Request: In the material below, pictures must be dropped. Repeat exactly, and only, the lines from the line with "as receitas com tributação normal." to the line with "De Koffiehoek - het forum voor Sportrusters", both ends included.
━━━━
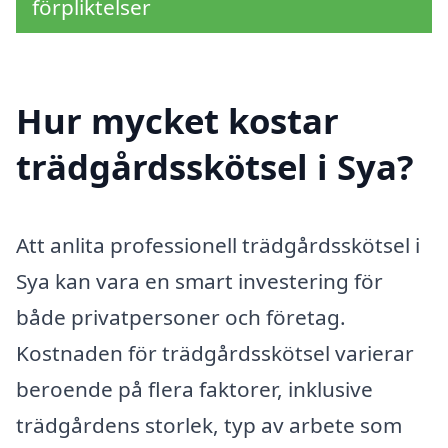
förpliktelser
Hur mycket kostar
trädgårdsskötsel i Sya?
Att anlita professionell trädgårdsskötsel i
Sya kan vara en smart investering för
både privatpersoner och företag.
Kostnaden för trädgårdsskötsel varierar
beroende på flera faktorer, inklusive
trädgårdens storlek, typ av arbete som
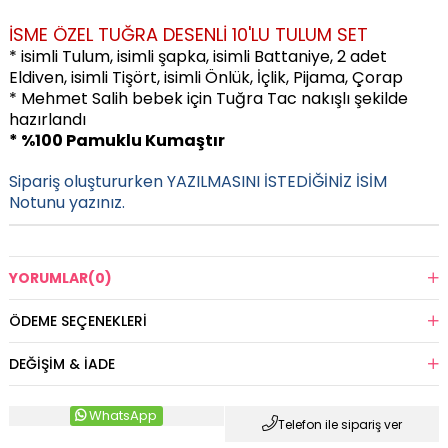
İSME ÖZEL TUĞRA DESENLİ 10'LU TULUM SET
* isimli Tulum, isimli şapka, isimli Battaniye,
2 adet
Eldiven, isimli Tişört, isimli Önlük, İçlik, Pijama, Çorap
* Mehmet Salih bebek için Tuğra Tac nakışlı
şekilde
hazırlandı
* %100 Pamuklu Kumaştır
Sipariş oluştururken YAZILMASINI İSTEDİĞİNİZ İSİM
Notunu yazınız.
YORUMLAR
(0)
ÖDEME SEÇENEKLERI
DEĞIŞIM & İADE
WhatsApp
Telefon ile sipariş ver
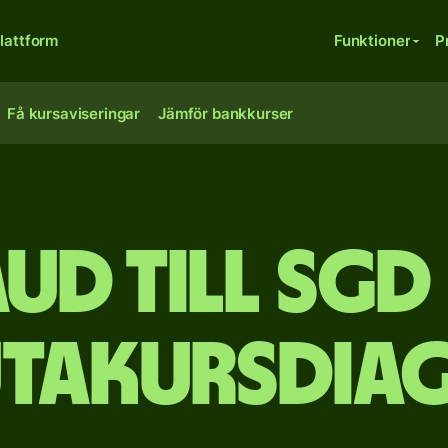
lattform
Funktioner
P
Få kursaviseringar
Jämför bankkurser
UD till SGD
utakursdia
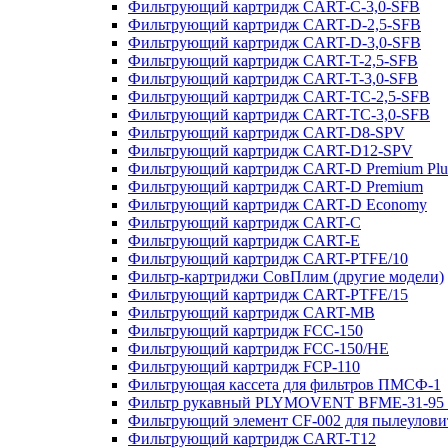
Фильтрующий картридж CART-C-3,0-SFB
Фильтрующий картридж CART-D-2,5-SFB
Фильтрующий картридж CART-D-3,0-SFB
Фильтрующий картридж CART-T-2,5-SFB
Фильтрующий картридж CART-T-3,0-SFB
Фильтрующий картридж CART-TC-2,5-SFB
Фильтрующий картридж CART-TC-3,0-SFB
Фильтрующий картридж CART-D8-SPV
Фильтрующий картридж CART-D12-SPV
Фильтрующий картридж CART-D Premium Plu
Фильтрующий картридж CART-D Premium
Фильтрующий картридж CART-D Economy
Фильтрующий картридж CART-C
Фильтрующий картридж CART-E
Фильтрующий картридж CART-PTFE/10
Фильтр-картриджи СовПлим (другие модели)
Фильтрующий картридж CART-PTFE/15
Фильтрующий картридж CART-MB
Фильтрующий картридж FCC-150
Фильтрующий картридж FCC-150/HE
Фильтрующий картридж FCP-110
Фильтрующая кассета для фильтров ПМСФ-1
Фильтр рукавный PLYMOVENT BFME-31-95 
Фильтрующий элемент CF-002 для пылеулов
Фильтрующий картридж CART-T12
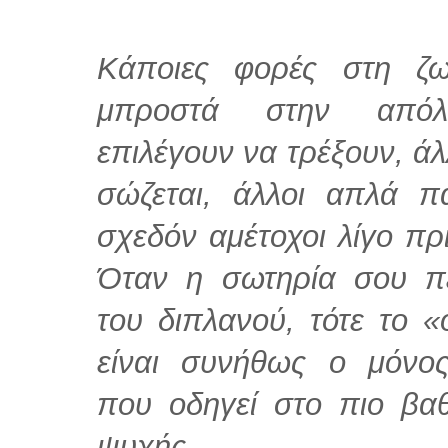
Κάποιες φορές στη ζω
μπροστά στην απόλυ
επιλέγουν
να τρέξουν, ά
σώζεται, άλλοι απλά π
σχεδόν
αμέτοχοι λίγο πρ
Όταν η σωτηρία σου π
του
διπλανού, τότε το 
είναι συνήθως ο μόνο
που
οδηγεί στο πιο βα
ψυχής.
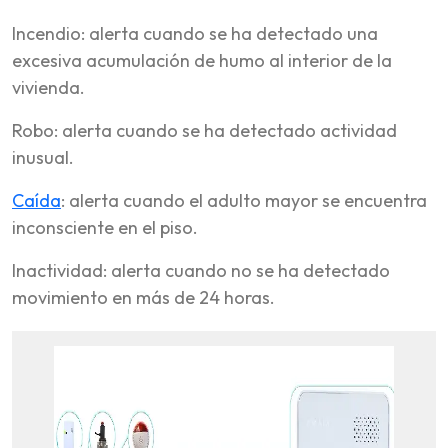
Incendio: alerta cuando se ha detectado una
excesiva acumulación de humo al interior de la
vivienda.
Robo: alerta cuando se ha detectado actividad
inusual.
Caída
: alerta cuando el adulto mayor se encuentra
inconsciente en el piso.
Inactividad: alerta cuando no se ha detectado
movimiento en más de 24 horas.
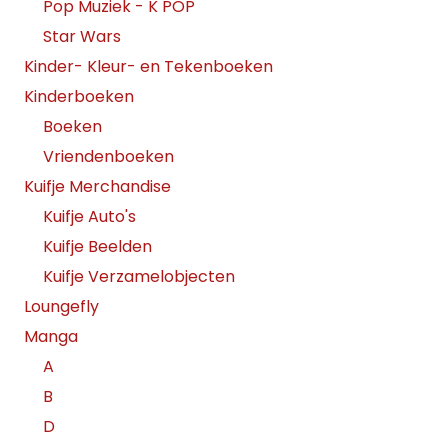
Pop Muziek - K POP
Star Wars
Kinder- Kleur- en Tekenboeken
Kinderboeken
Boeken
Vriendenboeken
Kuifje Merchandise
Kuifje Auto's
Kuifje Beelden
Kuifje Verzamelobjecten
Loungefly
Manga
A
B
D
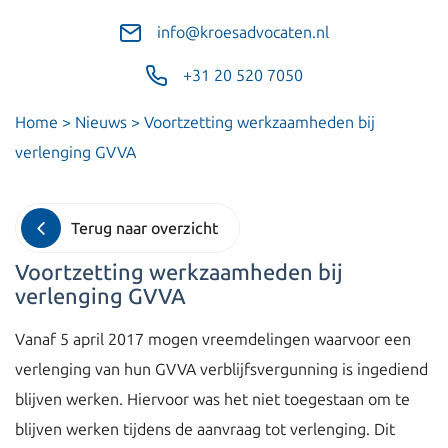
info@kroesadvocaten.nl
+31 20 520 7050
Home
>
Nieuws
>
Voortzetting werkzaamheden bij
verlenging GVVA
Terug naar overzicht
Voortzetting werkzaamheden bij
verlenging GVVA
Vanaf 5 april 2017 mogen vreemdelingen waarvoor een
verlenging van hun GVVA verblijfsvergunning is ingediend
blijven werken. Hiervoor was het niet toegestaan om te
blijven werken tijdens de aanvraag tot verlenging. Dit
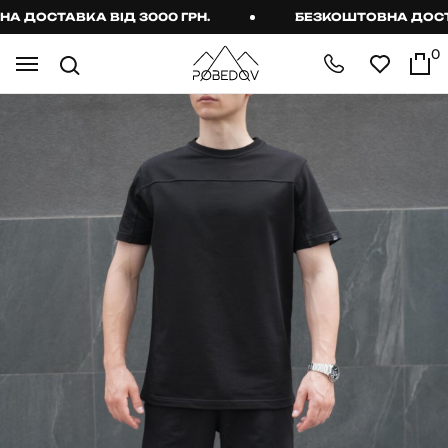
ДОСТАВКА ВІД 3000 ГРН.
БЕЗКОШТОВНА ДОСТАВК
0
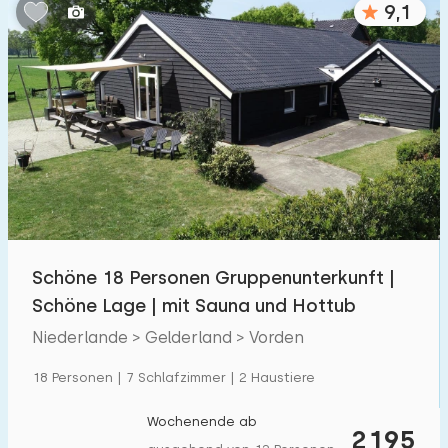
9,1
Schlafzimmern:
1
2
3
4
5
Badezimmer:
1
2
3
4
5
Entfernungen
Schöne 18 Personen Gruppenunterkunft |
Zum Meer
:
(max. km)
Schöne Lage | mit Sauna und Hottub
1
2
5
10
20
Niederlande > Gelderland > Vorden
Zum Wald
:
18 Personen | 7 Schlafzimmer | 2 Haustiere
(max. km)
1
2
5
10
20
Wochenende ab
2195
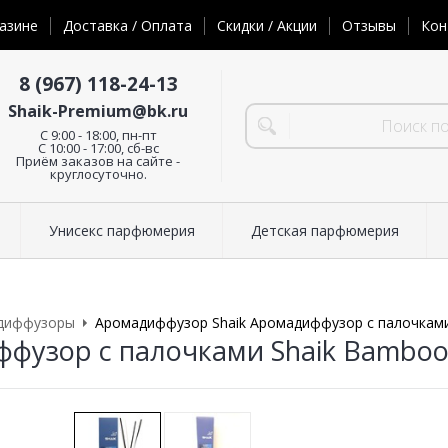
азине
Доставка / Оплата
Скидки / Акции
Отзывы
Кон
8 (967) 118-24-13
Shaik-Premium@bk.ru
C 9:00 - 18:00, пн-пт
С 10:00 - 17:00, сб-вс
Приём заказов на сайте -
круглосуточно.
Унисекс парфюмерия
Детская парфюмерия
диффузоры
Аромадиффузор Shaik Аромадиффузор с палочками 
фузор с палочками Shaik Bamboo R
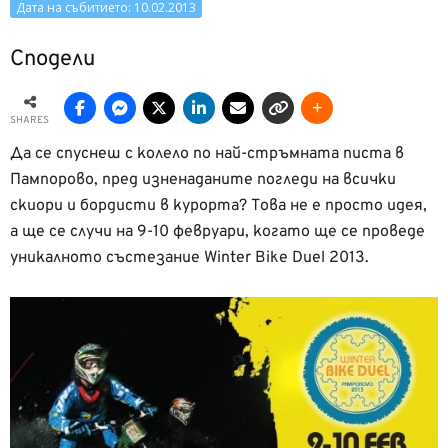
Дата на събитието: 10.02.2013
Сподели
SHARES
Да се спуснеш с колело по най-стръмната писта в
Пампорово, пред изненаданите погледи на всички
скиори и бордисти в курорта? Това не е просто идея,
а ще се случи на 9-10 февруари, когато ще се проведе
уникалното състезание Winter Bike Duel 2013.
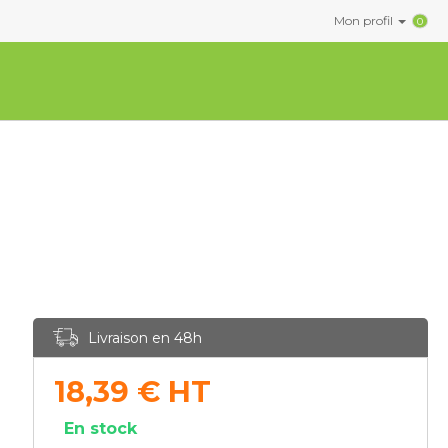
Mon profil
0
Livraison en 48h
18,39
€
HT
En stock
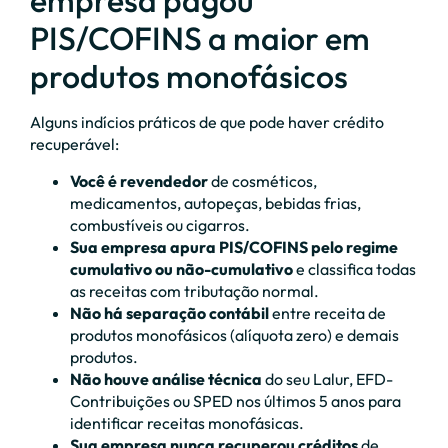
empresa pagou
PIS/COFINS a maior em
produtos monofásicos
Alguns indícios práticos de que pode haver crédito
recuperável:
Você é revendedor
de cosméticos,
medicamentos, autopeças, bebidas frias,
combustíveis ou cigarros.
Sua empresa apura PIS/COFINS pelo regime
cumulativo ou não-cumulativo
e classifica todas
as receitas com tributação normal.
Não há separação contábil
entre receita de
produtos monofásicos (alíquota zero) e demais
produtos.
Não houve análise técnica
do seu Lalur, EFD-
Contribuições ou SPED nos últimos 5 anos para
identificar receitas monofásicas.
Sua empresa nunca recuperou créditos
de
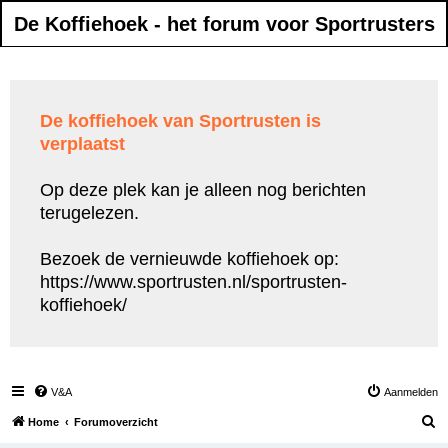
De Koffiehoek - het forum voor Sportrusters
De koffiehoek van Sportrusten is
verplaatst
Op deze plek kan je alleen nog berichten
terugelezen.
Bezoek de vernieuwde koffiehoek op:
https://www.sportrusten.nl/sportrusten-
koffiehoek/
V&A
Aanmelden
Z
Home
Forumoverzicht
o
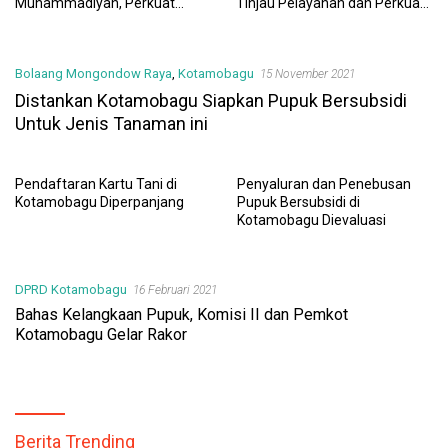
Muhammadiyah, Perkuat
Tinjau Pelayanan dan Perkuat
Sinergi Dunia Pendidikan dan
Sinergi Wujudkan UHC
Layanan Kesehatan
Bolaang Mongondow Raya
,
Kotamobagu
15 November 2021
Distankan Kotamobagu Siapkan Pupuk Bersubsidi
Untuk Jenis Tanaman ini
Pendaftaran Kartu Tani di
Penyaluran dan Penebusan
Kotamobagu Diperpanjang
Pupuk Bersubsidi di
Kotamobagu Dievaluasi
DPRD Kotamobagu
16 Februari 2021
Bahas Kelangkaan Pupuk, Komisi II dan Pemkot
Kotamobagu Gelar Rakor
Berita Trending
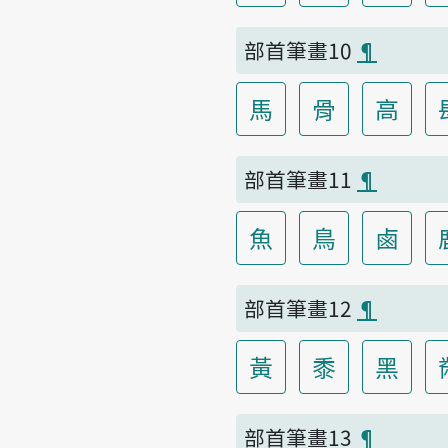
部首筆畫10
¶
馬
骨
高
部首筆畫11
¶
魚
鳥
鹵
部首筆畫12
¶
黃
黍
黑
部首筆畫13
¶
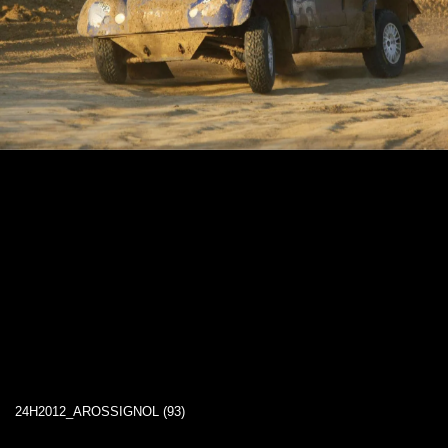
24H2012_AROSSIGNOL (93)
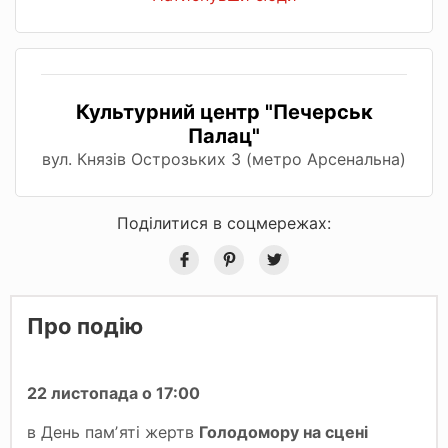
Культурний центр "Печерськ
Палац"
вул. Князів Острозьких 3 (метро Арсенальна)
Поділитися в соцмережах:
Про подію
22 листопада о 17:00
в День памʼяті жертв
Голодомору на сцені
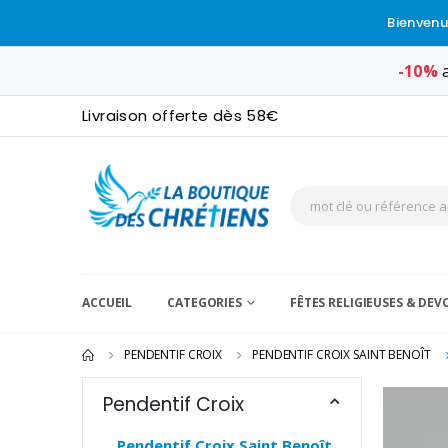
Bienvenu
-10%
a
Livraison offerte dès 58€
ACCUEIL
CATEGORIES
FÊTES RELIGIEUSES & DE
PENDENTIF CROIX
PENDENTIF CROIX SAINT BENOÎT
Pendentif Croix
Pendentif Croix Saint Benoît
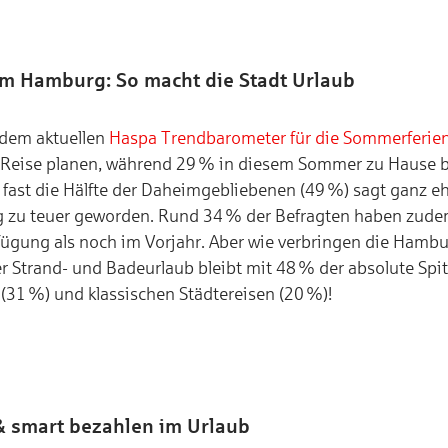
m Hamburg: So macht die Stadt Urlaub
 dem aktuellen
Haspa Trendbarometer für die Sommerferie
Reise planen, während 29 % in diesem Sommer zu Hause b
fast die Hälfte der Daheimgebliebenen (49 %) sagt ganz ehrl
eg zu teuer geworden. Rund 34 % der Befragten haben zud
ügung als noch im Vorjahr. Aber wie verbringen die Hambu
r Strand- und Badeurlaub bleibt mit 48 % der absolute Spit
 (31 %) und klassischen Städtereisen (20 %)!
& smart bezahlen im Urlaub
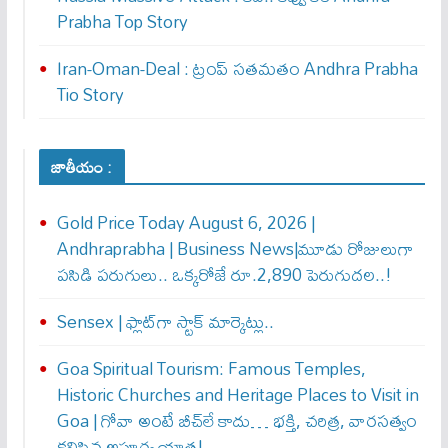
Prabha Top Story
Iran-Oman-Deal : ట్రంప్ స‌త‌మ‌తం Andhra Prabha
Tio Story
జాతీయం :
Gold Price Today August 6, 2026 |
Andhraprabha | Business News|మూడు రోజులుగా
పసిడి పరుగులు.. ఒక్కరోజే రూ.2,890 పెరుగుద‌ల‌..!
Sensex | ఫ్లాట్‌గా స్టాక్ మార్కెట్లు..
Goa Spiritual Tourism: Famous Temples,
Historic Churches and Heritage Places to Visit in
Goa | గోవా అంటే బీచ్‌లే కాదు… భక్తి, చరిత్ర, వారసత్వం
కలిసిన అపూర్వ యాత్ర!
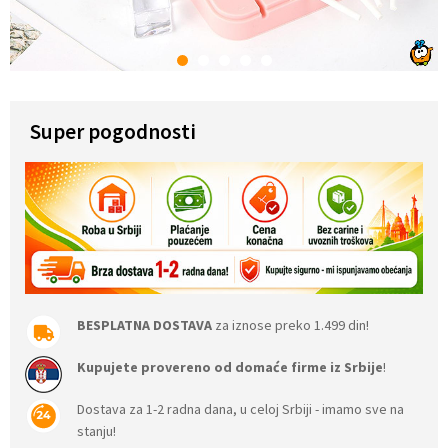
1
2
3
4
5
Super pogodnosti
BESPLATNA DOSTAVA
za iznose preko 1.499 din!
Kupujete provereno od domaće firme iz Srbije
!
Dostava za 1-2 radna dana, u celoj Srbiji - imamo sve na
stanju!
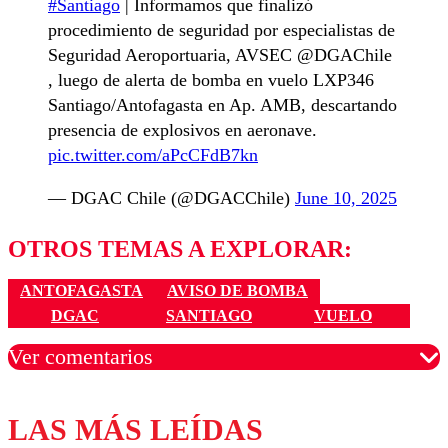
#Santiago
| Informamos que finalizó
procedimiento de seguridad por especialistas de
Seguridad Aeroportuaria, AVSEC @DGAChile
, luego de alerta de bomba en vuelo LXP346
Santiago/Antofagasta en Ap. AMB, descartando
presencia de explosivos en aeronave.
pic.twitter.com/aPcCFdB7kn
— DGAC Chile (@DGACChile)
June 10, 2025
OTROS TEMAS A EXPLORAR:
ANTOFAGASTA
AVISO DE BOMBA
DGAC
SANTIAGO
VUELO
Ver comentarios
LAS MÁS LEÍDAS
Los comentarios son moderados para garantizar un
diálogo respetuoso.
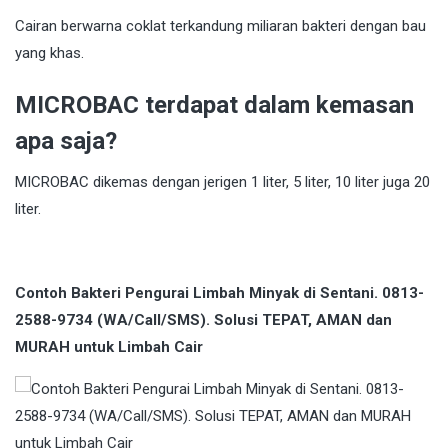
Cairan berwarna coklat terkandung miliaran bakteri dengan bau
yang khas.
MICROBAC terdapat dalam kemasan
apa saja?
MICROBAC dikemas dengan jerigen 1 liter, 5 liter, 10 liter juga 20
liter.
Contoh Bakteri Pengurai Limbah Minyak di Sentani. 0813-
2588-9734 (WA/Call/SMS). Solusi TEPAT, AMAN dan
MURAH untuk Limbah Cair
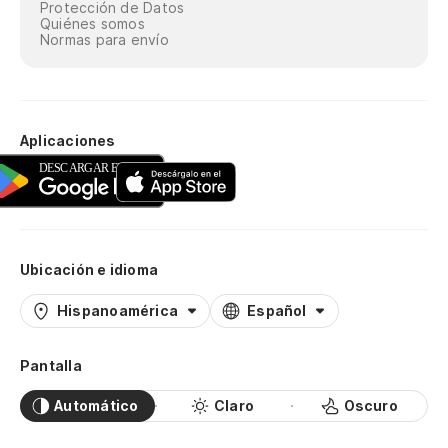
Protección de Datos
Quiénes somos
Normas para envío
Aplicaciones
Ubicación e idioma
Hispanoamérica
Español
Pantalla
Automático
Claro
Oscuro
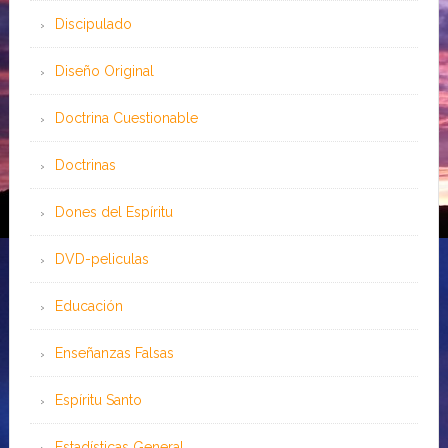
Discipulado
Diseño Original
Doctrina Cuestionable
Doctrinas
Dones del Espíritu
DVD-peliculas
Educación
Enseñanzas Falsas
Espíritu Santo
Estadísticas General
━━━━
Exercise answer:
as receitas com tributação normal.
Não há separação contábil
entre receita de
produtos monofásicos (alíquota zero) e demais
produtos.
Não houve análise técnica
do seu Lalur, EFD-
Contribuições ou SPED nos últimos 5 anos para
identificar receitas monofásicas.
Sua empresa nunca recuperou créditos
de
De Koffiehoek - het forum voor Sportrusters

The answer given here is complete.